#### [Given exercise 1]
Change "top-left" to "upper-left" in everything from the start of the rows down to the line containing "5: (168, 216)", leaving the rest of those rows unchanged.

## begin Selected passage

Ethical Commitment

Ethical Commitment

 

The Brazilian Journal of Political Public and International (RPPI) follows the ethical publication standards of the Committee on Publication Ethics (COPE), whose principles are described here. Practices of plagiarism, self-plagiarism, falsification and data fabrication are not allowed. These scientific misconducts are defined by the Brazilian Academy of Sciences as follows, respectively, on this website:

  1. Plagiarism involving the appropriation of ideas and the work of others without due credit;
  2. Self-plagiarism or republication of scientific results already disclosed, as if they were new, without informing previous publication;
  3. Forgery or manipulation of data, procedures and results;
  4. Manufacture of results and records as if they were real;

The editorial board commits itself to impersonality, transparency and confidentiality in evaluations, preserving the right of reviewers, authors and institutions involved in the editorial process. Crossref Similarity Check program is used in the evaluation process. The journal is also signatory of the Declaration on Research Assessment (DORA).

## end Selected passage
## begin Dataset entries

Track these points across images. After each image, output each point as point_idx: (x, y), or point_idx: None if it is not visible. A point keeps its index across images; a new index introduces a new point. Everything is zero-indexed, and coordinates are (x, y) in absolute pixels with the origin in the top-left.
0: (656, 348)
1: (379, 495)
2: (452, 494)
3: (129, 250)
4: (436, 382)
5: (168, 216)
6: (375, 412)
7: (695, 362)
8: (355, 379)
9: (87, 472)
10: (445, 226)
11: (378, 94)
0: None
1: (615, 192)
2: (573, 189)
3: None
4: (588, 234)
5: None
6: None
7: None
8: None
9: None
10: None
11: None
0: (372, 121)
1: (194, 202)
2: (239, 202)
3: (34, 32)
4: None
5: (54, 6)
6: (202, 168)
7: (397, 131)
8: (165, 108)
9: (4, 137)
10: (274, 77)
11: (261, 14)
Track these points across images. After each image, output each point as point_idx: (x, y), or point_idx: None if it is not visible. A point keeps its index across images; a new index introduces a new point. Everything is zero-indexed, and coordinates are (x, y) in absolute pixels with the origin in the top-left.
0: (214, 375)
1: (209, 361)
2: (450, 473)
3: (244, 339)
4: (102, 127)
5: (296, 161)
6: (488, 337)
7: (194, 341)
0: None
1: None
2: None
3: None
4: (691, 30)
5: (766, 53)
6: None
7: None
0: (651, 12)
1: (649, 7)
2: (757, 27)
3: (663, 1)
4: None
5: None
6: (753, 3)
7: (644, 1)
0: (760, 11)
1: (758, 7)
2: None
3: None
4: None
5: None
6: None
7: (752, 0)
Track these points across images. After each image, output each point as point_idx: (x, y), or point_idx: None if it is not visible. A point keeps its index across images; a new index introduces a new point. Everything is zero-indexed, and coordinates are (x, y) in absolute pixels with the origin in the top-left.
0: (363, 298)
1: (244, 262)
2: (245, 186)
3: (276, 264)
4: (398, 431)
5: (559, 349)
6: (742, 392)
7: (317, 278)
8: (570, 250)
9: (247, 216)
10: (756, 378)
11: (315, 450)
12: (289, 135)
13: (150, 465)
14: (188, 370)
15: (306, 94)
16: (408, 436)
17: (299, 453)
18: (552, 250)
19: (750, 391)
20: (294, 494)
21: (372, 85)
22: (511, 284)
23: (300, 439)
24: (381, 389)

## end Dataset entries

#### [Given exercise 2]
Return, word for word, everything in the ethical commitment statement from "The editorial board" down to "Research Assessment (DORA).".

#### [Worked solution 1]
Track these points across images. After each image, output each point as point_idx: (x, y), or point_idx: None if it is not visible. A point keeps its index across images; a new index introduces a new point. Everything is zero-indexed, and coordinates are (x, y) in absolute pixels with the origin in the upper-left.
0: (656, 348)
1: (379, 495)
2: (452, 494)
3: (129, 250)
4: (436, 382)
5: (168, 216)

#### [Worked solution 2]
The editorial board commits itself to impersonality, transparency and confidentiality in evaluations, preserving the right of reviewers, authors and institutions involved in the editorial process. Crossref Similarity Check program is used in the evaluation process. The journal is also signatory of the Declaration on Research Assessment (DORA).